Sunday, south of Broughton Island, in a nice and warm cabin, Sammy, Philip, Yves and Eric got ready to dive under the ice, helped by wifes and children. Nobody gets tired of these shared moments and everyone feasts on clams.

Thirty boxes of scientific equipment sent by the team of Takuvik finally arrived yesterday... the same day as the first chicks hatch! Swiss residents have brought eggs and made ​​an incubator here, to the amazement of Inuit who had never seen chicks!

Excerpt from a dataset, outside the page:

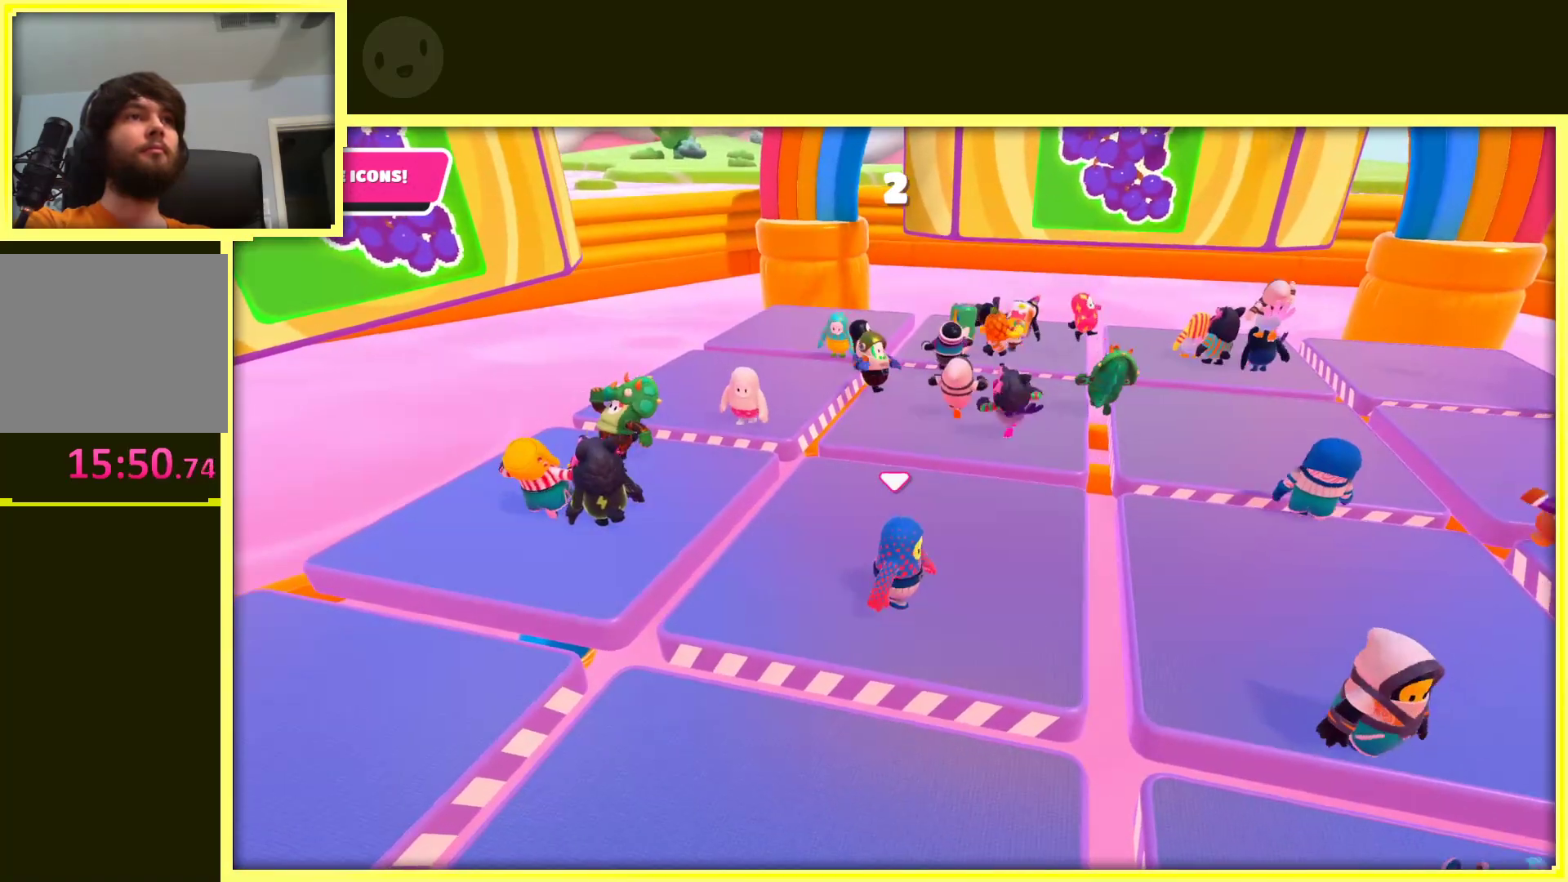
{"buttons": [], "left_stick": "up-left", "right_stick": "center", "events": [[233, "left_stick", "up"], [400, "left_stick", "up-left"]]}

It's now time for scientific field work!

more images.

Party in town

  • Commemoration secours exceptionnel

We just returned from a party in the village for a special event: it is the anniversary of an important search and rescue which took place last year. A man was lost for seven days while travelling by skidoo; he was found alive, he had no food and temperature was around -30°C... His father's speech, although in Inuktitut, was moving.

On our side, we are surviving very well on board Vagabond, everyone has a smile, even if cold hands are sometimes unavoidable for smaller ones!

Another world

  • Degager le sable pour trouver des clams
  • Charlie remonte avec sac de clams

Less than a meter of ice is separating us from another world. The water is clear in winter, sunlight passes through the snow and ice, and the rich underwater life contrasts with the apparent white desert at the surface. Diving into water at -2°C, when it is -30°C outside, represents some constraints, but the show is unforgettable. It's mostly a chance to follow Charlie, one of the few divers in Nunavut collecting clams for a living, and to enjoy his warm shelter above the hole!